As l sat down to lunch with my friend, she started the conversation by saying “I have an ethical dilemma and I need your advice!” That set me back on my heels! ME give HER advice on an ethical dilemma!! After she had told me her story and I had responded, she said, ‘You were the best person I could think of to help me with this.’ While I have always considered myself a fairly ethical person, where in the world had this come come from?
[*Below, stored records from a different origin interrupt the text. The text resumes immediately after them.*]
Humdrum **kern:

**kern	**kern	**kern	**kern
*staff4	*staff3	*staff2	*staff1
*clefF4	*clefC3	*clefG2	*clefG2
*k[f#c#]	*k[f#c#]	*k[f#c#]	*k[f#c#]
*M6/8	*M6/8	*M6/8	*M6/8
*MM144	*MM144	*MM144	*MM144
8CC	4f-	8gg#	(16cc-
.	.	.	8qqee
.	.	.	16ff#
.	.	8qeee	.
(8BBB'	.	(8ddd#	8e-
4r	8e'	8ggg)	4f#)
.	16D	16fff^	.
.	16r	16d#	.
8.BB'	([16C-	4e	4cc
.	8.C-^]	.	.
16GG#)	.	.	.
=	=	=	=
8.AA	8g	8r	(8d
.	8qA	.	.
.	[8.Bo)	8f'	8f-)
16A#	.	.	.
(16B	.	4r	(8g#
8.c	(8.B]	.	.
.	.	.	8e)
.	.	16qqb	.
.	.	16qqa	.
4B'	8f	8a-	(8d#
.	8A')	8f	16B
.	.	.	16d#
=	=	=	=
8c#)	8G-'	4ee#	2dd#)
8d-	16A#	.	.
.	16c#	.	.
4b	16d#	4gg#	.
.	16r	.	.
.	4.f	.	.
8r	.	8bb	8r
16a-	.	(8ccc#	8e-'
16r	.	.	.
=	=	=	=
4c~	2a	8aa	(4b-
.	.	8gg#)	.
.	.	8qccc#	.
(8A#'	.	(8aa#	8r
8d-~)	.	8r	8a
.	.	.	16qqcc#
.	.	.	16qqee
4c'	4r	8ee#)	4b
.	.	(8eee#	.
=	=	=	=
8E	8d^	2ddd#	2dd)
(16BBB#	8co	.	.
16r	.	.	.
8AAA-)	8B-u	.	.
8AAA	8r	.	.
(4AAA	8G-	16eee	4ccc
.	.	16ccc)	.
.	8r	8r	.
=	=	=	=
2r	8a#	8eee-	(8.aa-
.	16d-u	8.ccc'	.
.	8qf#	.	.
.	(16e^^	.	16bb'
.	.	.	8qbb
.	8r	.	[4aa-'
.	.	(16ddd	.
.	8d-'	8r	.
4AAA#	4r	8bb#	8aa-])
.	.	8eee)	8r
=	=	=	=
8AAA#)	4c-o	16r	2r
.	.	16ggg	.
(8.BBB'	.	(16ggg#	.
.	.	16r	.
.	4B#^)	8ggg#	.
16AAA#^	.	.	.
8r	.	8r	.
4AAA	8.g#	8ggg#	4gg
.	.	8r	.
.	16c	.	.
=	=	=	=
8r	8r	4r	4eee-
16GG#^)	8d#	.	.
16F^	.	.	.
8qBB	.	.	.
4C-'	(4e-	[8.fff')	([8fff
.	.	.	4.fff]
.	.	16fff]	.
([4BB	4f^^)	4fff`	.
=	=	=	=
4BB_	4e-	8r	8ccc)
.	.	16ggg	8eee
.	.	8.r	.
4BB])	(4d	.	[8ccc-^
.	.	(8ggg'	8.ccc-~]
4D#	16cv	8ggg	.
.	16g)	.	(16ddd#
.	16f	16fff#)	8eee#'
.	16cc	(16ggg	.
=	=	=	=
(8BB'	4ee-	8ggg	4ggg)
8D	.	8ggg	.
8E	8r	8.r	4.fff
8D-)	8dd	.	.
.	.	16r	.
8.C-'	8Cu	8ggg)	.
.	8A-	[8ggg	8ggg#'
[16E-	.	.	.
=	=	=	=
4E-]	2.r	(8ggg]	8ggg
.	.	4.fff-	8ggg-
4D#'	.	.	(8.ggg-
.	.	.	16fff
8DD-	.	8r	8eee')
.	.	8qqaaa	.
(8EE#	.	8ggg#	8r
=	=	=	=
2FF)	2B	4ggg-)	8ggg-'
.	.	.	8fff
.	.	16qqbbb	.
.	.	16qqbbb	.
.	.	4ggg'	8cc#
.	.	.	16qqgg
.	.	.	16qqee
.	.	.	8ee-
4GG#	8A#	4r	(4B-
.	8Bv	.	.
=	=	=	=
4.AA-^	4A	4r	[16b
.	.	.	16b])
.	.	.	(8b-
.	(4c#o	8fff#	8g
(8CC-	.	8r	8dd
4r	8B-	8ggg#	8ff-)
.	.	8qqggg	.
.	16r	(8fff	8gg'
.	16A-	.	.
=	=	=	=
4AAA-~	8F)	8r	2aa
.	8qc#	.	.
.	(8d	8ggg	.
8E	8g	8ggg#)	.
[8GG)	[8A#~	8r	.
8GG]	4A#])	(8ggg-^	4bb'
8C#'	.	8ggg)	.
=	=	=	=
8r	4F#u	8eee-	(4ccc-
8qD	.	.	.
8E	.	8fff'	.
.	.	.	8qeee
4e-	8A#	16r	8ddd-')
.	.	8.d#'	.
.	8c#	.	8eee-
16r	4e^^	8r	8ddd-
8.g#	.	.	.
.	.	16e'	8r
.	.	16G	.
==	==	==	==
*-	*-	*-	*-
It must have come as a result of all the conversations over lunches, the text messages, the phone calls, the emails, the recommending (or not) of TV shows, the lending of books, all the trivia of our relationship. It did not come from a long and intense discussion of ethics. In fact I can't recall that word ever being uttered during any of those times. To say that this was a sobering experience is putting it mildly! Then I came across this quote by Dorothy Day, an American journalist, social activist, and Catholic convert.‘A pebble cast into a pond causes ripples that spread in all directions. And each one of our thoughts, words, and deeds is like that.’
It was, in fact, a sobering reminder that nothing we say or do, is in a vacuum. Once we utter those words, they become part of someone else’s life And that at some future date they may come back to haunt us. We may wish we had never said or done it, but never can we erased the actual event. I’m not sure about the ‘thoughts’ in Day’s quote above that she says also cause ripples that spread in all directions. Except that thoughts/feelings are what generate our words and deeds. So in a very real way, what we do and what we say, not only affects how others perceive us, but can also reveals to them the truth about who we really are.
Some politicians come to mind from both Canada and the United States. Politicians who, by what they have both done and said, told the world who they really are and what their values actually are. Whenever I hear someone say about another person, “They didn’t really mean that”, I wonder why they think that. Why do they think that someone would say something that wasn’t authentic? Or are they simply assuming that because what was said doesn’t agree with what THEY think, it must be wrong.
I was fortunate in the story I started with, that what came back to haunt me this time was positive. That might well might not be the case the next time!
As the bible says in the 15th verse of Obadiah, ’As you have done, it shall be done to you; your deeds shall return on your own head.’